While Myrtle, Angelia and Ben, were talking Henry pulled Michael to the side and hopefully out of everyone’s hearing.

“Keep an eye on Angelia’s house guests, and make sure they don’t disappear, before I get to question them tomorrow,” he said.

One look at his father’s face and Michael knew his dad was dead serious.

“You aren’t making any sense and I don’t like where this conversation is heading, so why don‘t you just tell me what’s on your mind, dad.” Said Michael through clenched teeth.

“I guess you’ll just have to wait until morning to find out.” Said Henry, as Myrtle shooed him out the door and closed it firmly behind them.


Mary stood as if rooted to the same spot she’d stood in for almost a half hour. Going to her Michael pulled her close. Turning to his aunt he said, “Okay, what in the name of all that’s sane, is going on here?”

“Tomorrow is soon enough to answer all of your questions,” she said, stifling a yawn. “Right now I need time to rest and digest everything that’s happened, before discussing it with anyone.”

Angelia seeing Mary trembling with fright, hurried to her side.

“What’s wrong, Mary?” She asked.

“Why is Henry so angry with me? I heard him telling Michael to keep an eye on the children and me so we don’t disappear tonight. Is he angry because I took back my picture?” Mary asked, as tears glistened in her eyes.

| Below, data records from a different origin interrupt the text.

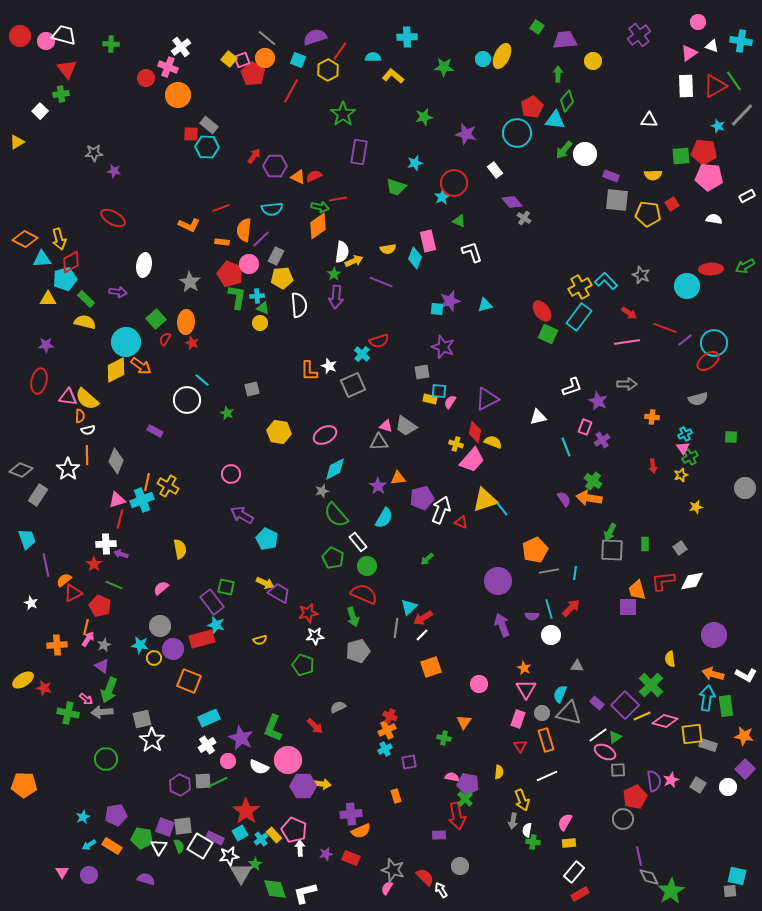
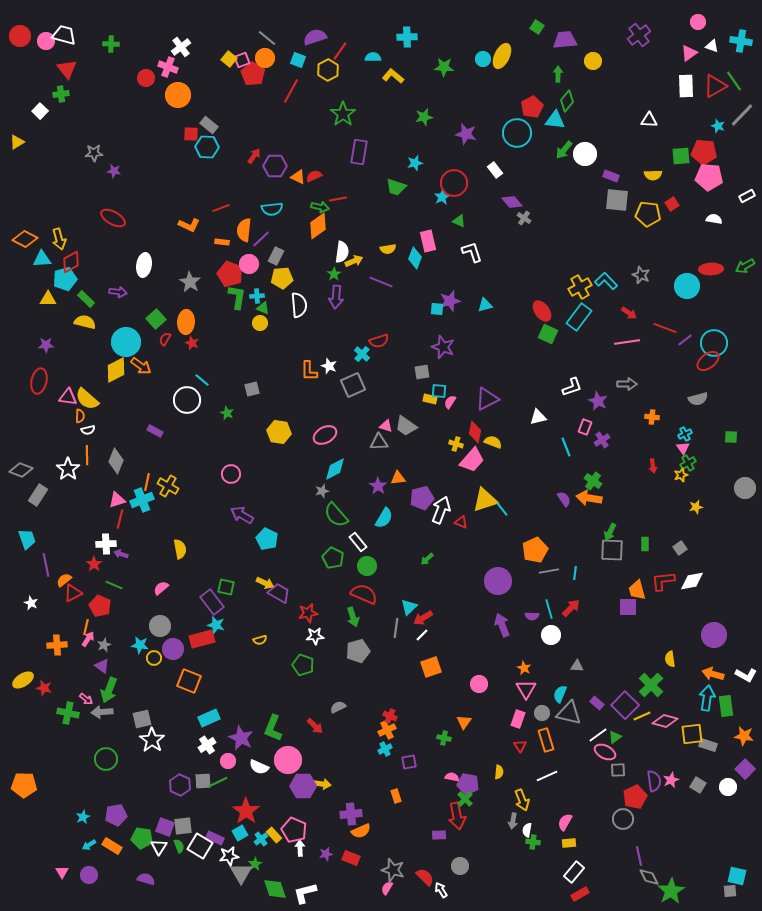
green cross at (690, 457): moved 2 px left, 6 px down
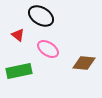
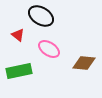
pink ellipse: moved 1 px right
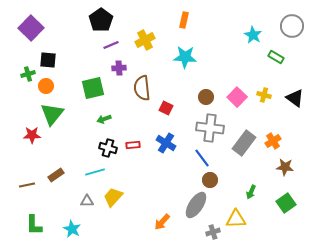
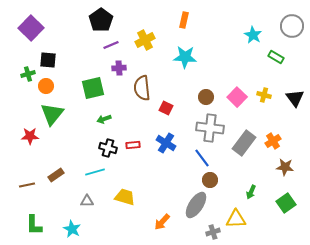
black triangle at (295, 98): rotated 18 degrees clockwise
red star at (32, 135): moved 2 px left, 1 px down
yellow trapezoid at (113, 197): moved 12 px right; rotated 65 degrees clockwise
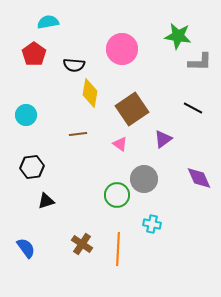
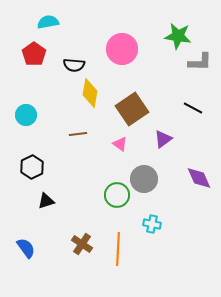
black hexagon: rotated 20 degrees counterclockwise
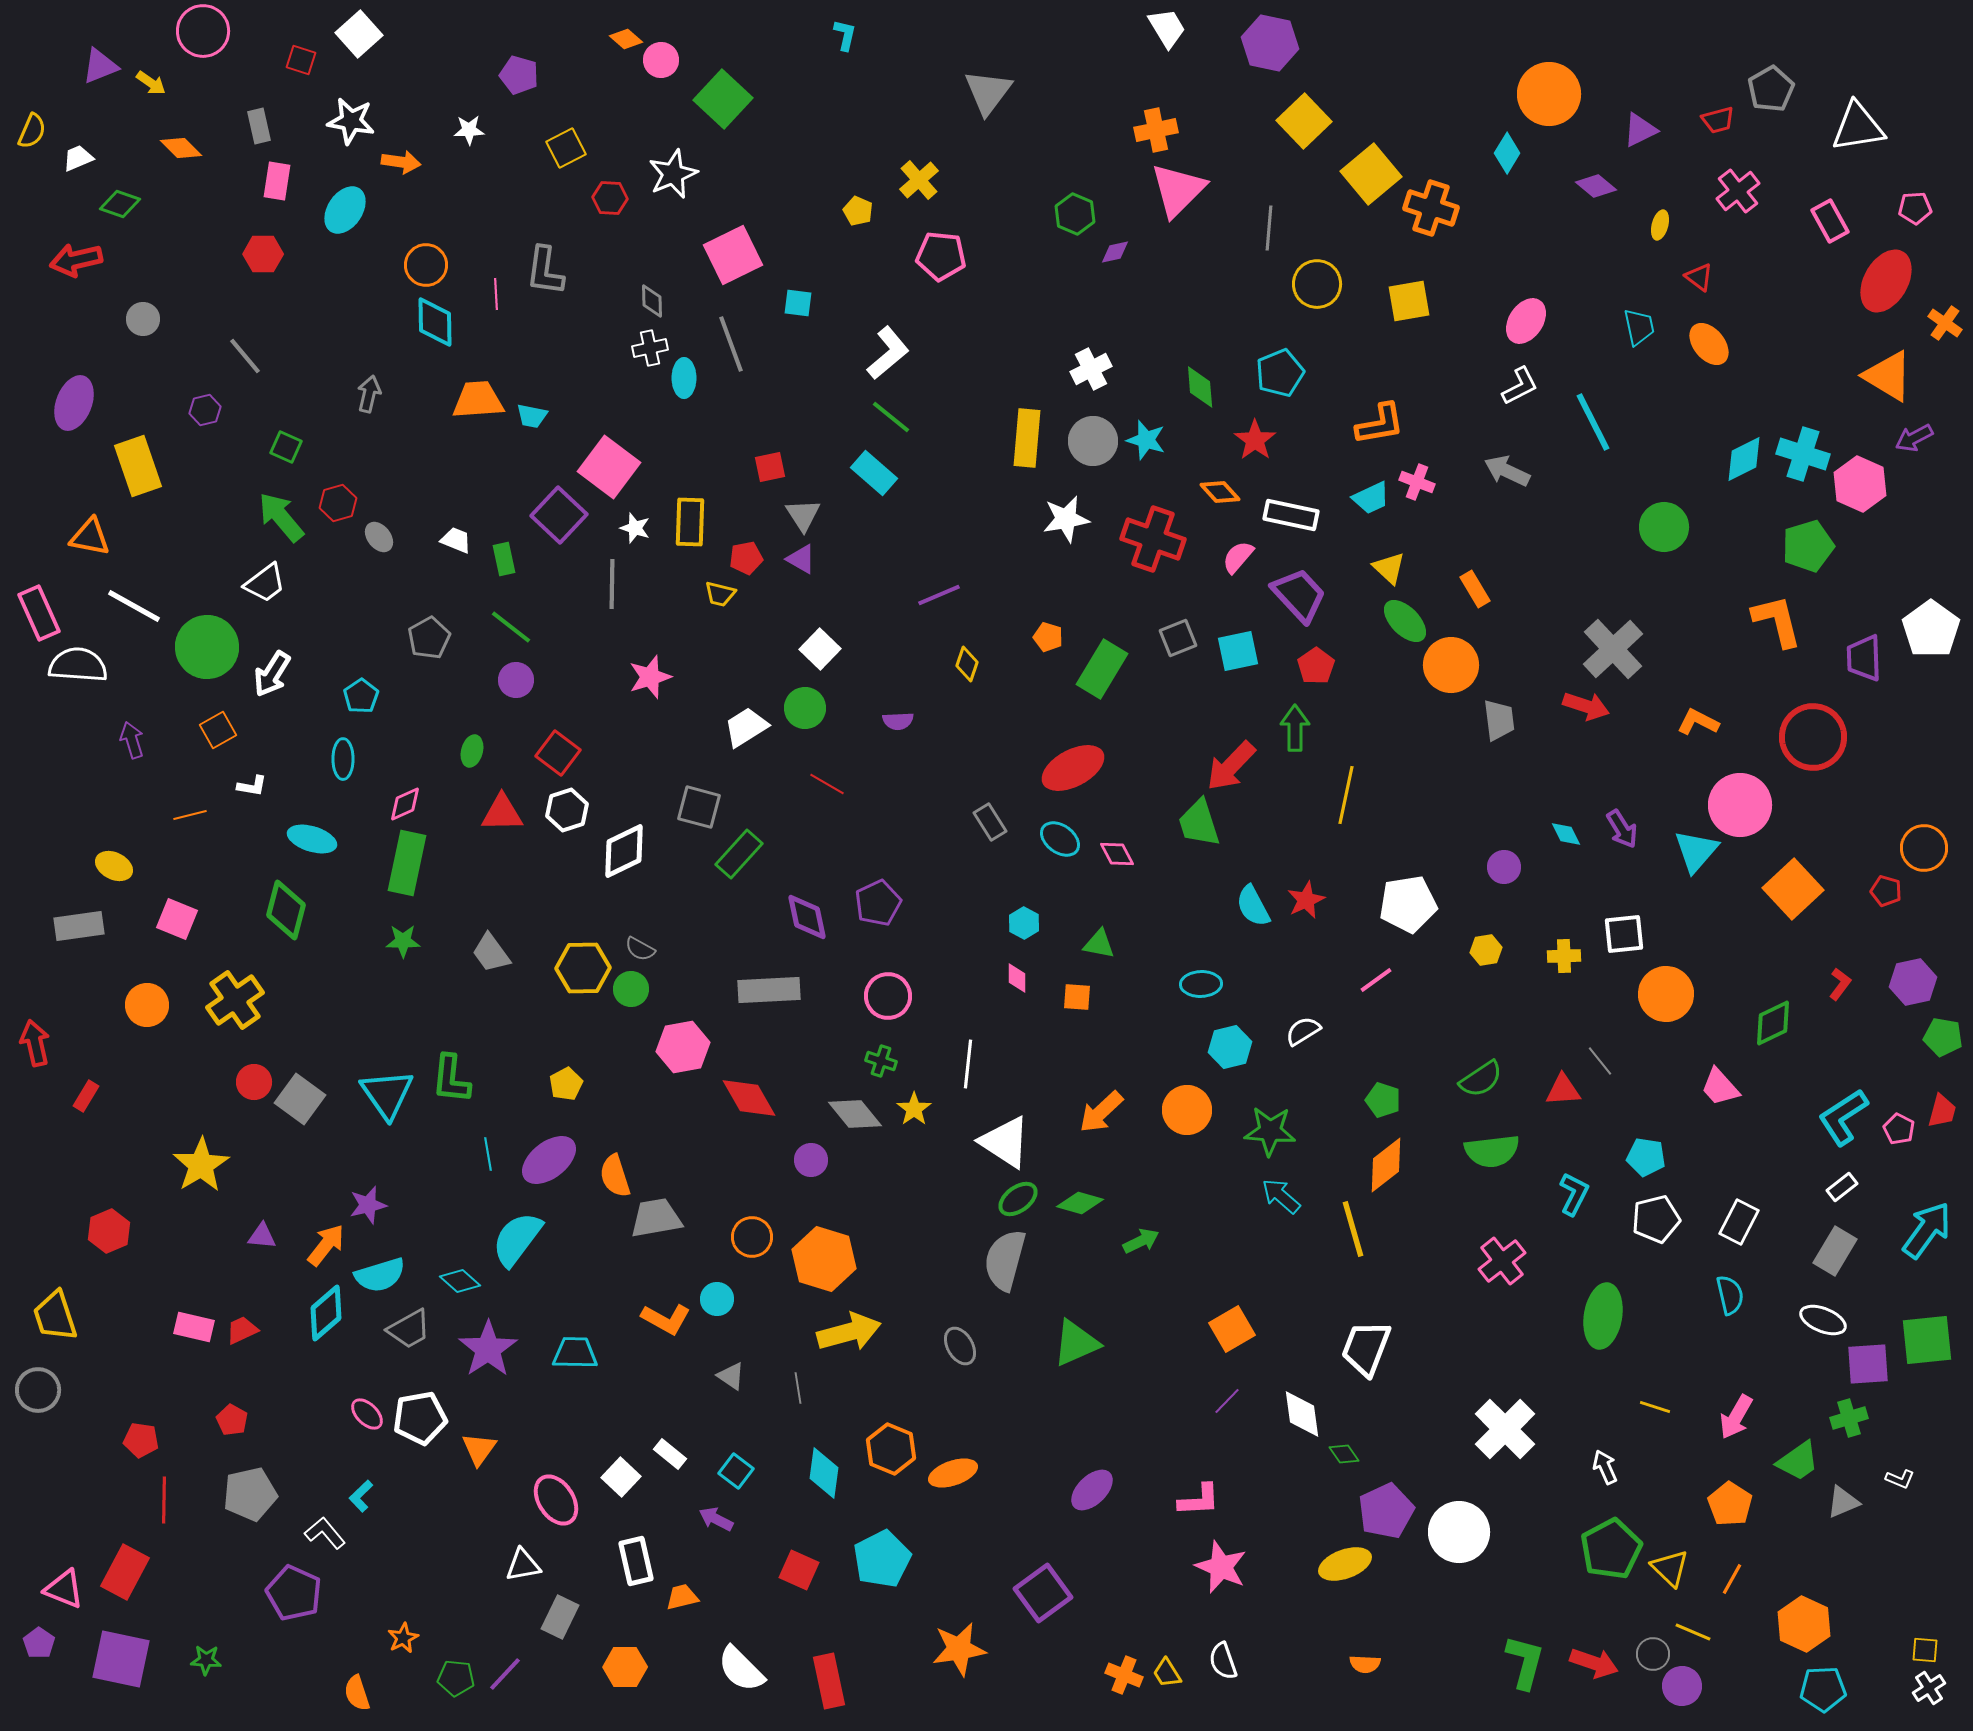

“What did I do wrong? Is Henry going to put me in jail, because someone found my photo?” I was ten when the man gave it to me. He warned me that I’d be in big trouble if the police ever caught me with it! Henry is the police!” said Mary as her whole body trembled with fright.

“Oh, child! How horribly frightened you must have been!” Said Angelia. “I know you are confused and worried, child, but we would all give our very lives to protect you!”

“Now try to get some sleep, because unless I miss my guess, everything will become clear to you in the morning.” Said Angelia. Giving Mary a hug, she threw Michael sheets, blankets and a pillow. “Now off to bed with the both of you,” she said.

Michael, had been watching Mary closely. Seeing how tired, and confused she was, he pulled her tenderly to him for a gentle hug and a kiss on the forehead. Declining her offer to make the couch up for him, he had sent her to bed.


The twinges that had started in her lower back and stomach had become gradually stronger, after they’d arrived at Angelia’s. Along with the increasing pain was the discovery of a funny colored, smelly discharge in her under garments.

Drained and bewildered by the night’s events, she had said her good nights and gone to bed. Years ago, Mary had learned to ignore most of the pain inflicted on her and exhausted from the day’s events, she had had no trouble falling asleep.